__Directive__
Write out the lines of the records below word for word, starting with the line that contains "family: Chironomidae" and continuing through the last line of the records, both included. Leave the pictures out of your answer.

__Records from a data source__
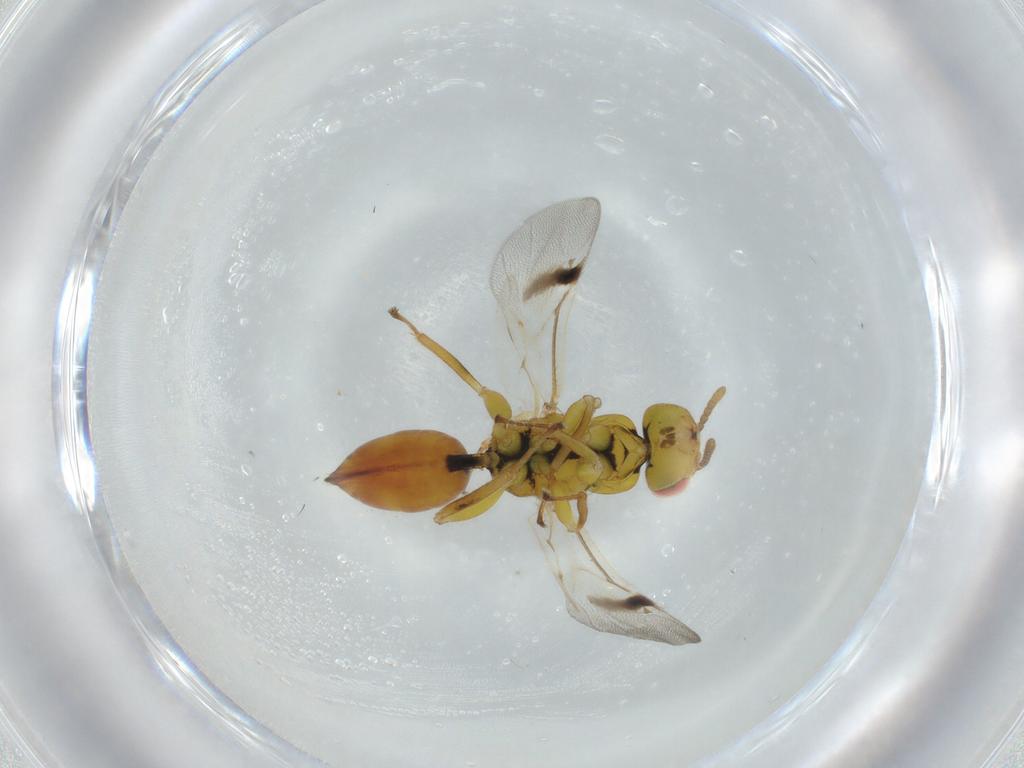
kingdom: Animalia
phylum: Arthropoda
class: Insecta
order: Hymenoptera
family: Eurytomidae
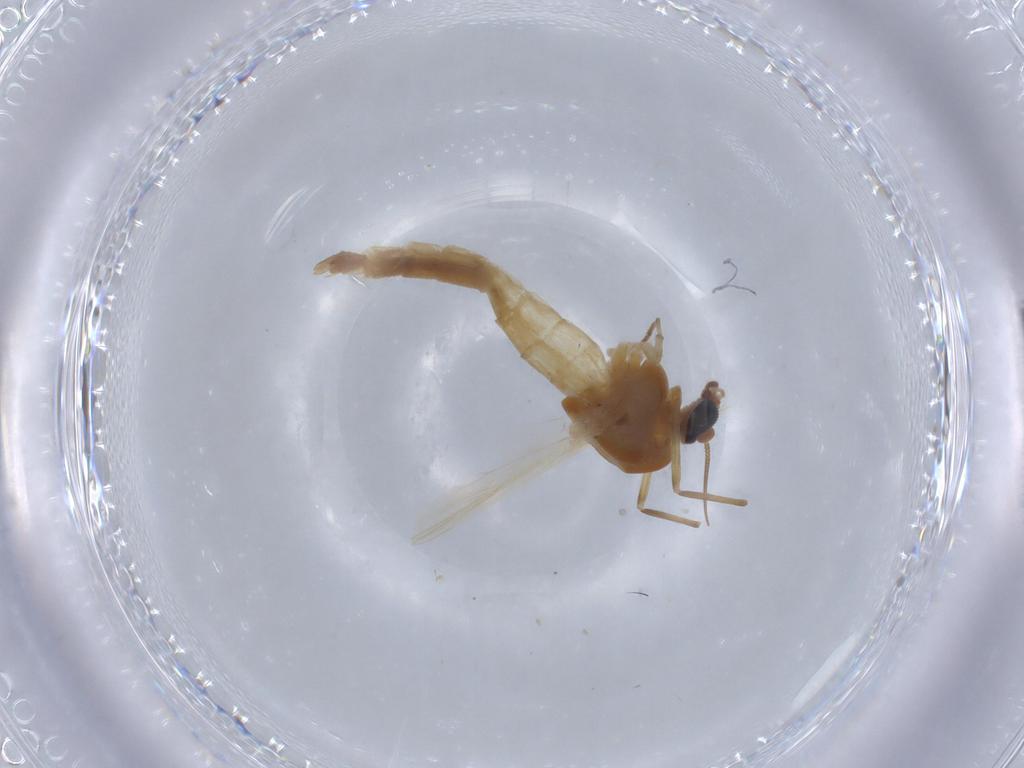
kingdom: Animalia
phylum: Arthropoda
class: Insecta
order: Diptera
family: Chironomidae
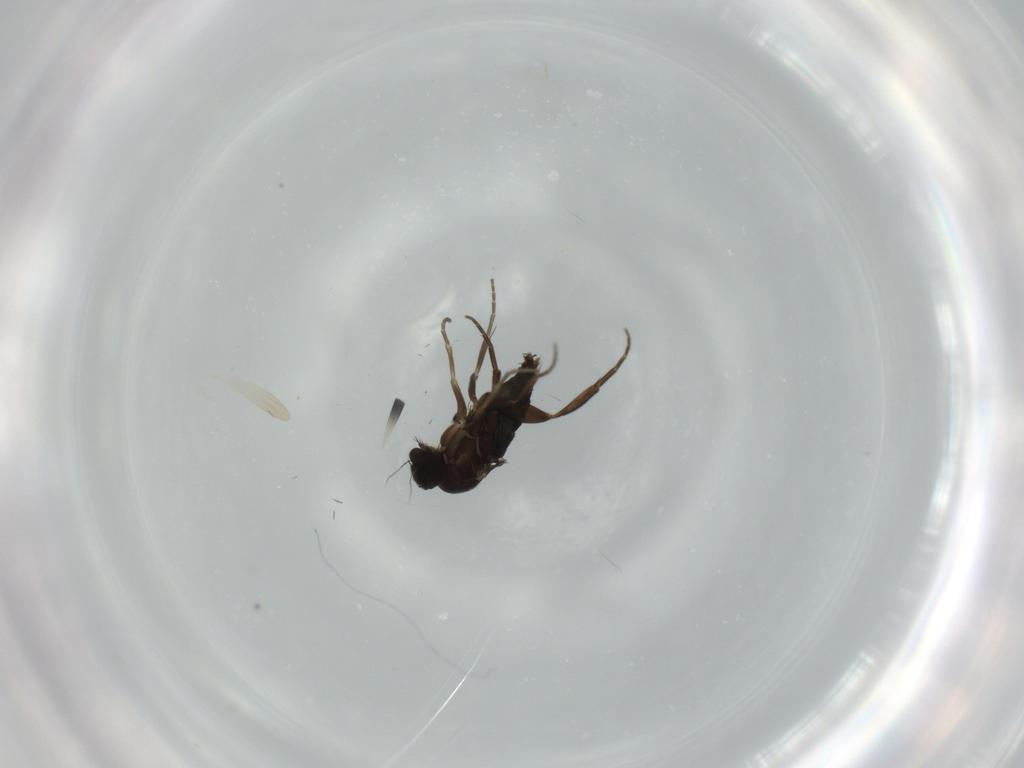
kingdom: Animalia
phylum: Arthropoda
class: Insecta
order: Diptera
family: Phoridae
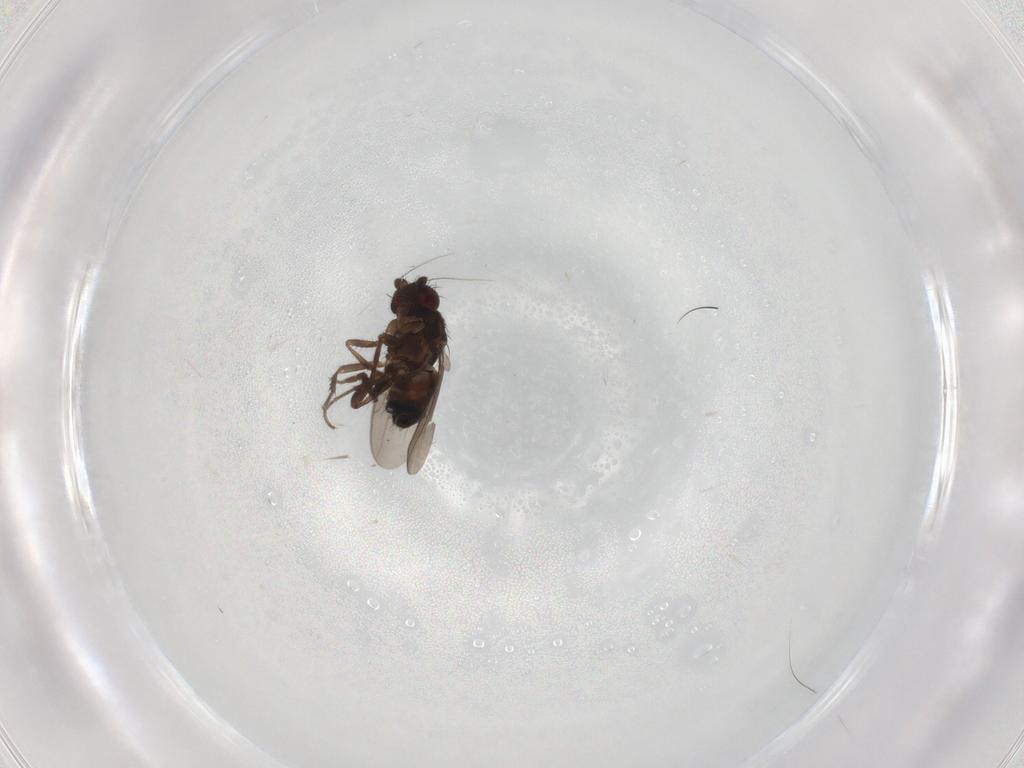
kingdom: Animalia
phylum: Arthropoda
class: Insecta
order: Diptera
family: Sphaeroceridae
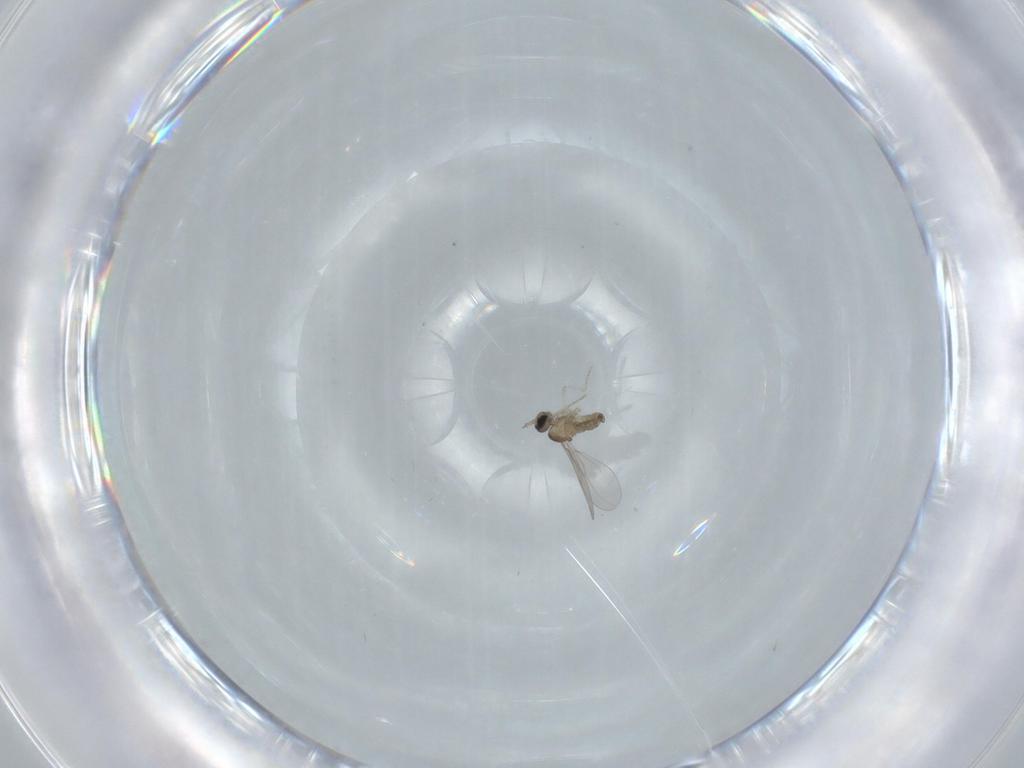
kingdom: Animalia
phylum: Arthropoda
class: Insecta
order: Diptera
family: Cecidomyiidae
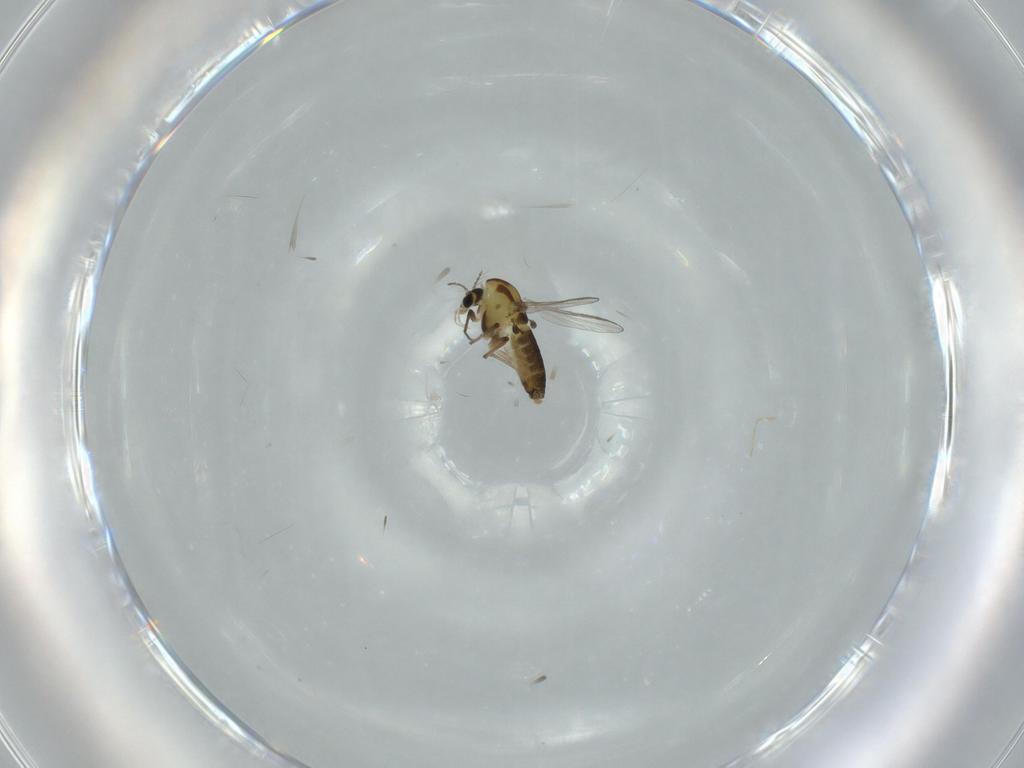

__Written solution__
family: Chironomidae
kingdom: Animalia
phylum: Arthropoda
class: Insecta
order: Diptera
family: Phoridae
kingdom: Animalia
phylum: Arthropoda
class: Insecta
order: Diptera
family: Sphaeroceridae
kingdom: Animalia
phylum: Arthropoda
class: Insecta
order: Diptera
family: Cecidomyiidae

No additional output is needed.